CPA to reduce wharfage charge for fuel products
Beginning next month, fuel companies can start saving over 20 percent in terminal tariff for liquid petroleum products.
The Commonwealth Ports Authority has finalized its plan to reduce wharfage rates for gasoline, diesel, bunkers, and other liquid petroleum products off-loaded or on-loaded by pipeline at the CNMI ports.
The proposed regulations have been published in the Jan. 25, 2006 issue of the Commonwealth Register. The proposal will be adopted if it receives no major opposition during the 30-day public comment period.
The new rates will be implemented 10 days upon adoption.
CPA seeks to reduce the current fuel wharfage rate of $5.50 per revenue ton.
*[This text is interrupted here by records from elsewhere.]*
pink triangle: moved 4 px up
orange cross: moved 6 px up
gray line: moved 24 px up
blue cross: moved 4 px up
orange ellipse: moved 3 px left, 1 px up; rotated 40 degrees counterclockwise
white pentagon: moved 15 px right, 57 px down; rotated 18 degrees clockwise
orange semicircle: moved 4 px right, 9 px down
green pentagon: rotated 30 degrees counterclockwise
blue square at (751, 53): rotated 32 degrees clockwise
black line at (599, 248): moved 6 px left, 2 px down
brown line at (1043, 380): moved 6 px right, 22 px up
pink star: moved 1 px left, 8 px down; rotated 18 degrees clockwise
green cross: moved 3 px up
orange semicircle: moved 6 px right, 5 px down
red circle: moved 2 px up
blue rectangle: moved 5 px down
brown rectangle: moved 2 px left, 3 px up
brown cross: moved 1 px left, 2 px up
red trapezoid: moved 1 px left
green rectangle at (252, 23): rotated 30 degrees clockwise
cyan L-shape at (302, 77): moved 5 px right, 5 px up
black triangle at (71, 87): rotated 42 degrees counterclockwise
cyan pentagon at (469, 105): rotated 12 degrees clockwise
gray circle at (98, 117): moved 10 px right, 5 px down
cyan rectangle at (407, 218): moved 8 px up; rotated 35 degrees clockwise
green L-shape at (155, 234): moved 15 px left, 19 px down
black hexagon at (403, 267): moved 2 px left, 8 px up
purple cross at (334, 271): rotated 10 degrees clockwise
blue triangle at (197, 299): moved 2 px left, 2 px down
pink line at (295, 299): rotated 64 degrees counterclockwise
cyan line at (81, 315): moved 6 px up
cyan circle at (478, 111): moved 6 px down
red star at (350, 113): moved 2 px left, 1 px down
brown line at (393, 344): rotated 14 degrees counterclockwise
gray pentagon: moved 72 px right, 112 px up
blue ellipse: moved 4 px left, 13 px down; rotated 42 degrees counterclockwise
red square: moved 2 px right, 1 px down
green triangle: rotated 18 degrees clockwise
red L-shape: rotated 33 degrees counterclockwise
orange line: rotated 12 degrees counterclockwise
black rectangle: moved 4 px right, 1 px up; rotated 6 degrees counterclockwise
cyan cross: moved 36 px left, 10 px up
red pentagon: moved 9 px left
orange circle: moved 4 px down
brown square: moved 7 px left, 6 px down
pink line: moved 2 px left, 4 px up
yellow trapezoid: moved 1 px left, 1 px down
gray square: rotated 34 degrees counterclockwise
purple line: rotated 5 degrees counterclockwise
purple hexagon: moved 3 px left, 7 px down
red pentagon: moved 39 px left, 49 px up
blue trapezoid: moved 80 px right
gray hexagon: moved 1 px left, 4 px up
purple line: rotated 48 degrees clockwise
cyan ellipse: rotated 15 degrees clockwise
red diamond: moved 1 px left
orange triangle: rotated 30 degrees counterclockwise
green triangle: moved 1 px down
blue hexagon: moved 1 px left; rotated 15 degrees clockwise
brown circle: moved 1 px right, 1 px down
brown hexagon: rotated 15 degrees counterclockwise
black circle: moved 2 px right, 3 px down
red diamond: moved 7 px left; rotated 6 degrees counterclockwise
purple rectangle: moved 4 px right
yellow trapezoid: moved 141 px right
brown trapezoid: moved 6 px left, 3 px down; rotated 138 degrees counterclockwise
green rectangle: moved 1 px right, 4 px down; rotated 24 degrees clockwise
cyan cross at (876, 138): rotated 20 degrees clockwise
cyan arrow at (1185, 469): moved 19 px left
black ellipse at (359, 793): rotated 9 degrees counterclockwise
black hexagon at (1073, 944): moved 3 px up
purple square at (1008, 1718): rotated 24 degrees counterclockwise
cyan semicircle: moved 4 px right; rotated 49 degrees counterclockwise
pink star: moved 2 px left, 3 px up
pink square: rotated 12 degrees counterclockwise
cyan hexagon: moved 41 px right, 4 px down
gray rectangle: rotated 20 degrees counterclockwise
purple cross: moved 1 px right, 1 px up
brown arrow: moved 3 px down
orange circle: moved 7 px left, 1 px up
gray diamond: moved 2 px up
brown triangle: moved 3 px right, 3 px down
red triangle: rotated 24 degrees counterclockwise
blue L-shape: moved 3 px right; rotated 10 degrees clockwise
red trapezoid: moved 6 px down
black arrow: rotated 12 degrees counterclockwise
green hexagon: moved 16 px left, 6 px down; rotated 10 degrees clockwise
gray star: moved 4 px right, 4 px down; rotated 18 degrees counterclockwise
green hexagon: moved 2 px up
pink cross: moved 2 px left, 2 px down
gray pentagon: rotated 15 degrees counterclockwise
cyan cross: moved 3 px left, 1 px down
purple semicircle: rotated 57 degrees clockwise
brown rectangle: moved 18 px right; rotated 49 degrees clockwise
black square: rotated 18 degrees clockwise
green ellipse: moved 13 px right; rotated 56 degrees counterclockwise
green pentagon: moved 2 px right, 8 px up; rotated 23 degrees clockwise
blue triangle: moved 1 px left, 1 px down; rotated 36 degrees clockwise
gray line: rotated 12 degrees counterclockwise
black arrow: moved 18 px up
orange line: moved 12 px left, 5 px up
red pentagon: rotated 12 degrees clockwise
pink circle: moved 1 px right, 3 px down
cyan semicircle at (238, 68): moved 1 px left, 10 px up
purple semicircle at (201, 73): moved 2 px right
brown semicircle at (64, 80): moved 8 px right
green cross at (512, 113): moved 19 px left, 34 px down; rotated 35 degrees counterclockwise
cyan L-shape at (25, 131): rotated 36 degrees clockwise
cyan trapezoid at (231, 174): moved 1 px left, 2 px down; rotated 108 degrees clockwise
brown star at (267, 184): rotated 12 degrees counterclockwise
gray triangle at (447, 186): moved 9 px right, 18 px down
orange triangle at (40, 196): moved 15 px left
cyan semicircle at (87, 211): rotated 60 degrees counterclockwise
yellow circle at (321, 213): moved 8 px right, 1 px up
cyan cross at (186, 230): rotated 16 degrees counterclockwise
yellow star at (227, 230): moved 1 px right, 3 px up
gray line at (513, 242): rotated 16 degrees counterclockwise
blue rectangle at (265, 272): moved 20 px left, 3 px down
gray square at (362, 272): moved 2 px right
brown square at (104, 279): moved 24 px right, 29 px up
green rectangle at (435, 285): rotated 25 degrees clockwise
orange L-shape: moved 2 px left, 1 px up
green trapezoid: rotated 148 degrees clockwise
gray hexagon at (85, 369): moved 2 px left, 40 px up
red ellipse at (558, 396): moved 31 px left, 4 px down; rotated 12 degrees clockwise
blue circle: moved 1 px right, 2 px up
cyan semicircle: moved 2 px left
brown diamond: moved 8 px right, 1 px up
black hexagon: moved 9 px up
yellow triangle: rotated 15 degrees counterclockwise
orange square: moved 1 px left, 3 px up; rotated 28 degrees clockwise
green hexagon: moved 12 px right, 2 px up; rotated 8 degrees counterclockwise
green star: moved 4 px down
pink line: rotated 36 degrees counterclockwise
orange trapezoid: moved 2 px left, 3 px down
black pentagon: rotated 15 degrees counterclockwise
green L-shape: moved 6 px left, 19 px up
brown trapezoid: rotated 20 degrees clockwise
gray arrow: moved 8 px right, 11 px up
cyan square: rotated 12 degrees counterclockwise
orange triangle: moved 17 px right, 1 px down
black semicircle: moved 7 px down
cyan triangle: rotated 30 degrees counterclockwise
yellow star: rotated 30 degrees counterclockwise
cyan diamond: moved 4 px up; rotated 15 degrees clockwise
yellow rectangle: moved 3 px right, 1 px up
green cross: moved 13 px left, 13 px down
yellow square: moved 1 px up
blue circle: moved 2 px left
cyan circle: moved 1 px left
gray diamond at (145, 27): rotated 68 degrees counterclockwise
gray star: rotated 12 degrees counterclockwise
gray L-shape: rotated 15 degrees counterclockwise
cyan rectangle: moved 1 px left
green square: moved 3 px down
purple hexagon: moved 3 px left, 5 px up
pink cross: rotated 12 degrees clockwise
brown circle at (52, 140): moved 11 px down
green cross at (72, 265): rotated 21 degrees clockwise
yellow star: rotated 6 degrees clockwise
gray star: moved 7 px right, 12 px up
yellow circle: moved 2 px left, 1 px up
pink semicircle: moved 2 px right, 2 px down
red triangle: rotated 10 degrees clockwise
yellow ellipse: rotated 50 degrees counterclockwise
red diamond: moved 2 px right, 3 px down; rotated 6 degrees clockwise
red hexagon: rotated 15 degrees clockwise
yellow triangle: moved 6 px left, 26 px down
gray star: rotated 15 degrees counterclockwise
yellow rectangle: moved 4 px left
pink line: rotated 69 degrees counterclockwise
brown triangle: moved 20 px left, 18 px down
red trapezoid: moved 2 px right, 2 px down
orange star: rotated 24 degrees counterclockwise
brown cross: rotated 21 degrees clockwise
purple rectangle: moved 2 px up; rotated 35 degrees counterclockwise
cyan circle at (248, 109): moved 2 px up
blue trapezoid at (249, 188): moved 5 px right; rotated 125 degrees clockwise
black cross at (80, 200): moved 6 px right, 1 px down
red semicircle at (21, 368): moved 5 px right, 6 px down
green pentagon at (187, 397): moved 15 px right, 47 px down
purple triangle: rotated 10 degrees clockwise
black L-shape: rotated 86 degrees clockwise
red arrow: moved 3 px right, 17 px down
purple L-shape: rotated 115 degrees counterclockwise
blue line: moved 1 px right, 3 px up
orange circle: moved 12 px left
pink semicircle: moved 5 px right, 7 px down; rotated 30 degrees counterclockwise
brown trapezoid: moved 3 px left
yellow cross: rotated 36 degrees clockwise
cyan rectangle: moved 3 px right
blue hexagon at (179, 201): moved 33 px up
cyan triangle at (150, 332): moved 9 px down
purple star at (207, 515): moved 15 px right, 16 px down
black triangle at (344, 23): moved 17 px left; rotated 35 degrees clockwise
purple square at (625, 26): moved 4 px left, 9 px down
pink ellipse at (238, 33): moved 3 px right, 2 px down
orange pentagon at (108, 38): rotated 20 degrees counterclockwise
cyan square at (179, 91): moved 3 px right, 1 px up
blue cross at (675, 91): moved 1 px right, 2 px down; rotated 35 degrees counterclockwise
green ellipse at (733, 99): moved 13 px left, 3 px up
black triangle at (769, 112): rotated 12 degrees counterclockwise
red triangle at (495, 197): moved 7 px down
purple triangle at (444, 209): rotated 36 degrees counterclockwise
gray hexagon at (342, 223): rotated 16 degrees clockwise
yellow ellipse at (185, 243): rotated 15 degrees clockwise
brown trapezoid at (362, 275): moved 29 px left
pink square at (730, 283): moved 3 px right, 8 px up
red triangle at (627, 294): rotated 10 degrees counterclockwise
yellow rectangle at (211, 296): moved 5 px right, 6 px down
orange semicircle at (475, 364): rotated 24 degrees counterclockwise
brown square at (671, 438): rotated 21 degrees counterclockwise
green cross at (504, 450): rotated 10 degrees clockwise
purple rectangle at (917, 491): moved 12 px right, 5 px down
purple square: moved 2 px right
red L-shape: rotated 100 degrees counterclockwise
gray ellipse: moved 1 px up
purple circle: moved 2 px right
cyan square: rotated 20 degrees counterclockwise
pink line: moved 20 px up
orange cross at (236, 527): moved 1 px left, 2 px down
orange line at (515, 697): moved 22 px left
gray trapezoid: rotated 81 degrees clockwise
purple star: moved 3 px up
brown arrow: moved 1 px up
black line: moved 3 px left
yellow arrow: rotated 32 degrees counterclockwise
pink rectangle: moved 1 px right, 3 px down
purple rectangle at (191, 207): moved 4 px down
Instead, the authority proposes to charge $4.31 per revenue ton from Jan. 1, 2006 to Sept. 30, 2007. Then, the rate will be slightly increased to $4.52 per revenue ton between fiscal years 2008 and 2012.
In addition, the ports authority wants to keep the wharfage rate for all other types of cargo at the current rate of $5.75 per revenue ton until Sept. 30, 2007.
However, wharfage rates will be raised to $6 per revenue ton beginning FY 2008 until FY 2012.
Thereafter, the wharfage rates on all cargo will increase by 5 percent for each succeeding five-year period, according to the authority.
“The proposed regulations are intended to further define wharfage charges and to reduce wharfage charges on liquid petroleum products such as gasoline and diesel. It has been determined that the current rates are higher than certain other commercial ports and a reduction is warranted which will contribute to a reduction in the cost of living in the Commonwealth,” CPA explained.
Wharfage is assessed against all cargo passing any CNMI port.